==== Texto ====

Influências e Transformações
No Brasil, algumas das primeiras manifestações artísticas relacionadas à tradição européia, herdada da colonização, estão relacionadas à igreja católica. Num período em que não havia separação entre Estado e Igreja, a arte foi vista como forma de doutrinação, em especial na catequese dos índios e africanos. Foi uma forma de dominação cultural que impôs outra religiosidade e outra visão do mundo, em grande parte baseadas no poder de convencimento das artes. Esse período ficou conhecido como Barroco brasileiro, por ser uma adaptação do estilo Barroco da Europa. Aleijadinho (c. 1738-1814), é um dos principais representantes da arte do período.

Aleijadinho (Antonio Francisco Lisboa, c. 1738 - 1814) O Carregamento da Cruz ( Salvador carregando o madeira), 1796-1799. Escultura de tamanho natural em cedro, Santuário Bom Jesus de Matosinho, Congonhas - MG
Barroco
O Barroco foi um estilo artístico que surgiu na Itália e dominou a arte européia na passagem do século XVI para o XVII. Nessa época, uma nova reação dos europeus com o mundo ameaçava balançar os alicerces da igreja católica. A humanidade começava a ter o pensamento mais voltado para a ciência e para a verdade pautada nas experiências e na razão. O acesso à leitura e à informação se ampliava e, conseqüentemente, as pessoas tinham maior tendência a formar opinião e a criticar preceitos estabelecidos sobre o mundo. Dentro da própria igreja isso também aconteceu, ocasionando rompimentos e a formação de grupos protestantes, ou seja, que contestavam fortemente os dogmas da igreja católica e buscavam uma renovação condizente com a humanidade desse tempo. Esse rompimento, que deu origem à formação de novas instituições religiosas, foi chamado Reforma Protestante. A igreja católica, por sua vez, não aceitava essas mudanças e se preocupava em reagir a toda forma de inovação. Essa reação foi chamada de Contrarreforma .

====

Exercício a.
Reproduza fielmente o trecho do texto sobre a arte barroca começando em "Influências e Transformações" e seguindo até "arte do período.".

==== Dados para processar ====

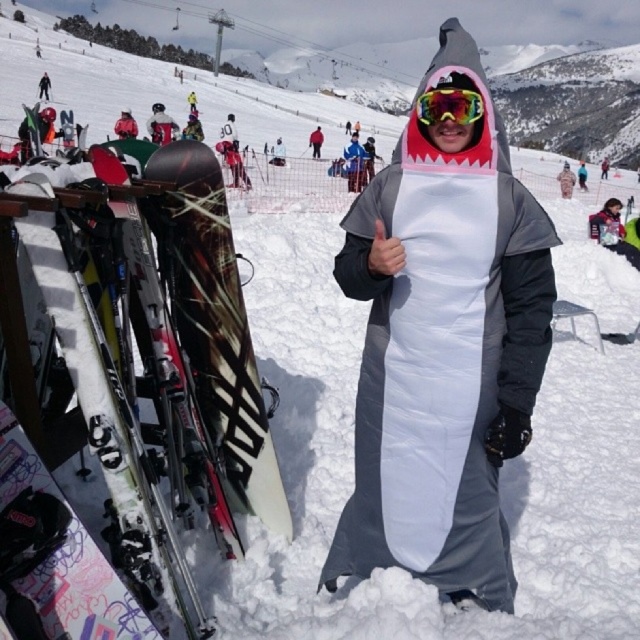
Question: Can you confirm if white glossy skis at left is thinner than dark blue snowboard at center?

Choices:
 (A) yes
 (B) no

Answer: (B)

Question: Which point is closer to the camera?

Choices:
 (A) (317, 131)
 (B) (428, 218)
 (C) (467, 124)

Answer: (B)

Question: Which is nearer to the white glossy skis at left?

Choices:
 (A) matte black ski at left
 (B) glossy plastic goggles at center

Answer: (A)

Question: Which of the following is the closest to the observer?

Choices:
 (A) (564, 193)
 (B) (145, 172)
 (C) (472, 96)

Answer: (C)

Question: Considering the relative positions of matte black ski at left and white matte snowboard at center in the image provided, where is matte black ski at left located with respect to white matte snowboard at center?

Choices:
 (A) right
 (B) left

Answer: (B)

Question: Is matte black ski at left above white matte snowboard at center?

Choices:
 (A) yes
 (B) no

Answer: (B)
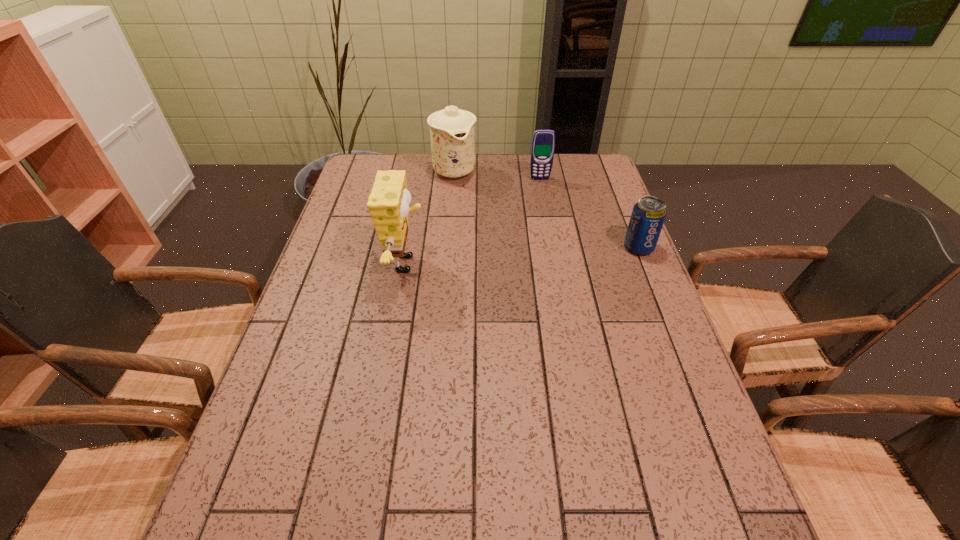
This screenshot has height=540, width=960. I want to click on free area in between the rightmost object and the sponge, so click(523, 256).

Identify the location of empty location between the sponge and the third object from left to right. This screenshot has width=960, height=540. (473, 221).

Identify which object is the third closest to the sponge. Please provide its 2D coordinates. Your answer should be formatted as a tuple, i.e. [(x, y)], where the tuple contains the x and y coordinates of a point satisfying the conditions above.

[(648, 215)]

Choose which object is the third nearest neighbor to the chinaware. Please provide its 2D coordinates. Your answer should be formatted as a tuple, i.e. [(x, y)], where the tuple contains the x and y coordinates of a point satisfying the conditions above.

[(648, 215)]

====

Exercício b.
Apresente como lista JSON de strings, uma por linha e sem as linhas em branco, as linhas dos registros começando pela linha com "Answer: (C)" e seguindo até a linha com "Identify the location", ambas incluídas. Deixe de fora as indicações de imagem.

Resolução comentada a.
Influências e Transformações
No Brasil, algumas das primeiras manifestações artísticas relacionadas à tradição européia, herdada da colonização, estão relacionadas à igreja católica. Num período em que não havia separação entre Estado e Igreja, a arte foi vista como forma de doutrinação, em especial na catequese dos índios e africanos. Foi uma forma de dominação cultural que impôs outra religiosidade e outra visão do mundo, em grande parte baseadas no poder de convencimento das artes. Esse período ficou conhecido como Barroco brasileiro, por ser uma adaptação do estilo Barroco da Europa. Aleijadinho (c. 1738-1814), é um dos principais representantes da arte do período.

Resolução comentada b.
[
  "Answer: (C)",
  "Question: Considering the relative positions of matte black ski at left and white matte snowboard at center in the image provided, where is matte black ski at left located with respect to white matte snowboard at center?",
  "Choices:",
  " (A) right",
  " (B) left",
  "Answer: (B)",
  "Question: Is matte black ski at left above white matte snowboard at center?",
  "Choices:",
  " (A) yes",
  " (B) no",
  "Answer: (B)",
  "This screenshot has height=540, width=960. I want to click on free area in between the rightmost object and the sponge, so click(523, 256).",
  "Identify the location of empty location between the sponge and the third object from left to right. This screenshot has width=960, height=540. (473, 221)."
]